No sería ungido por Dios, pero sería relojero, bibliotecario o librero, oficios que, bien mirado, también podían ser divinos. Tímido y enamoradizo siempre frustrado, Hermann Hesse comenzó a construirse por sí mismo a través de las lecturas de Heine y de Goethe hasta romper finalmente en poeta. Mientras trabajaba en una fábrica de relojes de Calw o hacía el aprendizaje en una librería de Tubinga o de Basilea, soñaba con saltar ahora la propia tapia y fugarse a Brasil, pero comenzó a escribir poemas, cuentos y novelas como otra forma de huir hacia dentro. Después viajó a Italia, se casó con María Bernoulli y convivió con ella en una casa campesina en Constanza junto al lago. De esa existencia libre en medio de la naturaleza extrajo la parte esencial de su literatura con el culto a los cinco sentidos. El hombre no está aquí para alcanzar la verdad. A este mundo se ha venido sólo a gozar y a sufrir, de modo que la formación del espíritu consiste en elegir los goces más sutiles y combatir los sufrimientos como una frontera. La libertad, el anti-intelectualismo, la sensualidad poética y la salida siempre irónica del escepticismo fueron sus conquistas literarias, y ante la hecatombe bélica que se avecinaba en Alemania en el año 14, Hermann Hesse adoptó también la rebeldía del pacifismo contra el espíritu belicista de sus paisanos.

Muchos adolescentes quemados por un ascua interior, que se enfrentaron al horizonte de escombros de la Europa asolada por la Gran Guerra, descubrieron a Hermann Hesse y lo adoptaron como guía espiritual. Desde entonces, este escritor flaco, de delicada estructura ósea, de ojos azules ardientes y pelo claro, tímido y recio a la vez, con una tensión de ave de presa en el rostro, se convirtió en un referente literario al que se han agarrado sucesivamente muchos jóvenes para iniciarse en el vuelo contra los valores de una moral burguesa también devastada.

En los años sesenta del siglo pasado, cuando los hippies inauguraron diversas rutas hacia los lugares iniciáticos de planeta, en su morral de apache, junto al pequeño alijo de marihuana, llevaban alguno de estos tres libros inevitables, Demian, Siddharta o El lobo estepario, muy manoseados por los vistas de aduanas, en los que Hermann Hesse daba las pautas para sobrevolar toda clase de ruinas sin excluir las que cualquiera lleva en el corazón. Por su parte, este escritor nunca olvidaría el esfuerzo que tuvo que realizar para liberarse de las propias ataduras; entre ellas, el nudo de la soga con la que intentó ahorcarse.
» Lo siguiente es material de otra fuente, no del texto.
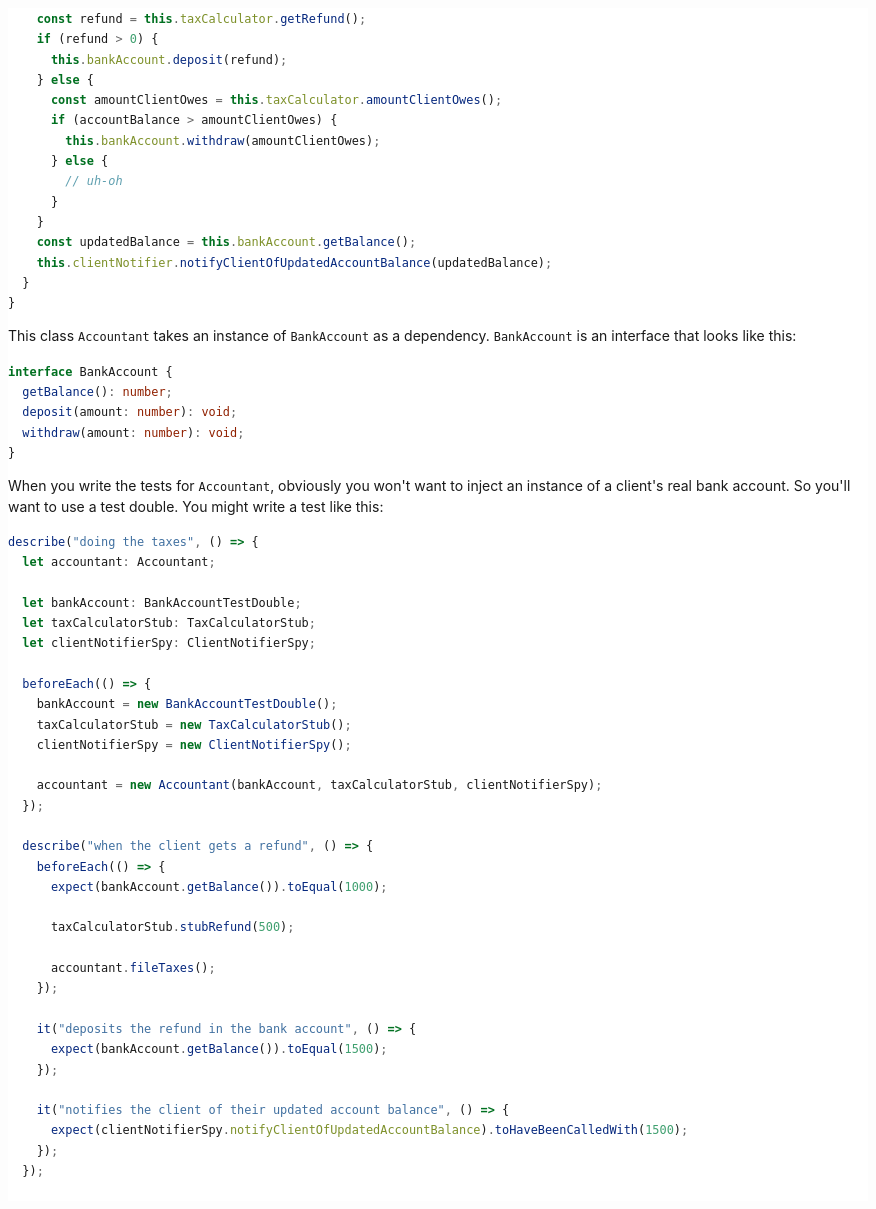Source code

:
 ```typescript
    const refund = this.taxCalculator.getRefund();
    if (refund > 0) {
      this.bankAccount.deposit(refund);
    } else {
      const amountClientOwes = this.taxCalculator.amountClientOwes();
      if (accountBalance > amountClientOwes) {
        this.bankAccount.withdraw(amountClientOwes);
      } else {
        // uh-oh
      }
    }
    const updatedBalance = this.bankAccount.getBalance();
    this.clientNotifier.notifyClientOfUpdatedAccountBalance(updatedBalance);
  }
}
```

This class `Accountant` takes an instance of `BankAccount` as a dependency. `BankAccount` is an interface that looks like this:

```typescript
interface BankAccount {
  getBalance(): number;
  deposit(amount: number): void;
  withdraw(amount: number): void;
}
```

When you write the tests for `Accountant`, obviously you won't want to inject an instance of a client's real bank account. So you'll want to use a test double. You might write a test like this:

```typescript
describe("doing the taxes", () => {
  let accountant: Accountant;
  
  let bankAccount: BankAccountTestDouble;
  let taxCalculatorStub: TaxCalculatorStub;
  let clientNotifierSpy: ClientNotifierSpy;
  
  beforeEach(() => {
    bankAccount = new BankAccountTestDouble();
    taxCalculatorStub = new TaxCalculatorStub();
    clientNotifierSpy = new ClientNotifierSpy();
    
    accountant = new Accountant(bankAccount, taxCalculatorStub, clientNotifierSpy);
  });
  
  describe("when the client gets a refund", () => {
    beforeEach(() => {
      expect(bankAccount.getBalance()).toEqual(1000);
      
      taxCalculatorStub.stubRefund(500);
    
      accountant.fileTaxes();
    });
    
    it("deposits the refund in the bank account", () => {
      expect(bankAccount.getBalance()).toEqual(1500);
    });
    
    it("notifies the client of their updated account balance", () => {
      expect(clientNotifierSpy.notifyClientOfUpdatedAccountBalance).toHaveBeenCalledWith(1500);
    });
  });
  
```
Viajó a la India, tal vez en busca de una nueva espiritualidad, tal vez para liberarse del doloroso vínculo con sus padres. De esos viajes no se trajo ninguna experiencia que no encontrara en el lago Constanza, una fuerza interior que le serviría para sobrellevar la esquizofrenia de su mujer, la grave enfermedad de uno de sus hijos, otros amores perdidos y el rechazo con que el patriotismo alemán quiso vengar su posición crítica ante la maldad de las guerras. Fue censurado. Su nombre desapareció de los periódicos. Escribió con seudónimo. Adoptó la nacionalidad suiza. Se estableció en Montagnola, condado de Tesino, y en su arduo combate por la libertad de espíritu se derrumbó algunas veces, de cuyo cataclismo nervioso lo sacó el doctor Lang, discípulo de Jung, y la amistad con Thomas Mann, con el que trabó una extensa correspondencia. Durante el nazismo, sus libros ardieron en una plaza de Berlín atizados por la Gestapo, pero al final de la II Guerra Mundial fue coronado por el premio Goethe y con el Nobel. Hermann Hesse murió en 1962 en Montagnola y allí está enterrado. Hasta allí acuden en peregrinación todos los lectores que en las páginas de sus libros aprendieron a volar.
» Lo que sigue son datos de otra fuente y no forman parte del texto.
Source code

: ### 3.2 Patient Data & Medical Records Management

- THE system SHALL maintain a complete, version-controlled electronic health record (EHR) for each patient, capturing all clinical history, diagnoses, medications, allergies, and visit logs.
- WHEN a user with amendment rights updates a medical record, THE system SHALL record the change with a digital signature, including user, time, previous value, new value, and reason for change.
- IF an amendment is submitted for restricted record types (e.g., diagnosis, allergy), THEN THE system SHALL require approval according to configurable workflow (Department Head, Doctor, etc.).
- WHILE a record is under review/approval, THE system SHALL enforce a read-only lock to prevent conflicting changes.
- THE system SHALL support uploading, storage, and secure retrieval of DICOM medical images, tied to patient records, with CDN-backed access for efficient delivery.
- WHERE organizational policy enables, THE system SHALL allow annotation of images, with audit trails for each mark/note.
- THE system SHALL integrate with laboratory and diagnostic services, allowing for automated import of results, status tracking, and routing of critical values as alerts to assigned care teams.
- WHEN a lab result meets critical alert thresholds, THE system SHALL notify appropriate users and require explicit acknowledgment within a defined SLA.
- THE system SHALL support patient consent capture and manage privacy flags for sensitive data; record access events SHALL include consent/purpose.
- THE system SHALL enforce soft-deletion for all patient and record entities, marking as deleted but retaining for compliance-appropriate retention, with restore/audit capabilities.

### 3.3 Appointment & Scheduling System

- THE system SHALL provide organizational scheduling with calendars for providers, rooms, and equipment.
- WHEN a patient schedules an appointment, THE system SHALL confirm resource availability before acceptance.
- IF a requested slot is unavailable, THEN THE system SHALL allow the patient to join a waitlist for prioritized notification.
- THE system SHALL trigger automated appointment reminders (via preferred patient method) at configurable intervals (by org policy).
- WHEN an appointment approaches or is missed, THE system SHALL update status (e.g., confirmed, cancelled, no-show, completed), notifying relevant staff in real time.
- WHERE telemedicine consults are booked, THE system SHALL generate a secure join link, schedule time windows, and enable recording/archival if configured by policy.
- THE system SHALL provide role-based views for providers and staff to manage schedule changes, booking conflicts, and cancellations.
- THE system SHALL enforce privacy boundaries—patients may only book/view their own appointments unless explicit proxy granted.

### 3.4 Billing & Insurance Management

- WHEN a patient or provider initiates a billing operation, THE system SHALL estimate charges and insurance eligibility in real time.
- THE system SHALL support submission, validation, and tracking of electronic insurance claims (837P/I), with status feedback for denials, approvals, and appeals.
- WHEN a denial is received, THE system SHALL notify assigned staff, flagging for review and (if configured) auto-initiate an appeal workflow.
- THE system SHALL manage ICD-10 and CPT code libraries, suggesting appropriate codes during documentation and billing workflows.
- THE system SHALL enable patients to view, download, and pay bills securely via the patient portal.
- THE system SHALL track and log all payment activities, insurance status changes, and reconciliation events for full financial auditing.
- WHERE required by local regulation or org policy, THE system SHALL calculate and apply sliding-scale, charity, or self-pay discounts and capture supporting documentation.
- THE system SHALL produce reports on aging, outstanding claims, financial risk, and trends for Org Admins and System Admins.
Se ha dicho que Hermann Hesse fue viejo en la juventud y joven en su vejez. He aquí sus lecciones de iniciación: librarse de cualquier vínculo con los afectos dolorosos, disolverse en la ilusión del nihilismo, ser el creador de la propia alma, sintetizar en ella todas las fuerzas opuestas, absorber la magia de la naturaleza más allá de todas las patrias, agarrarse a un asa de viento para alcanzar todo aquello que deseábamos ser cuando, al salir de la adolescencia, le leíamos en verano tumbados en una hamaca a la sombra de los álamos. ¿Quién no ha soñado alguna vez con ser como él un lobo estepario?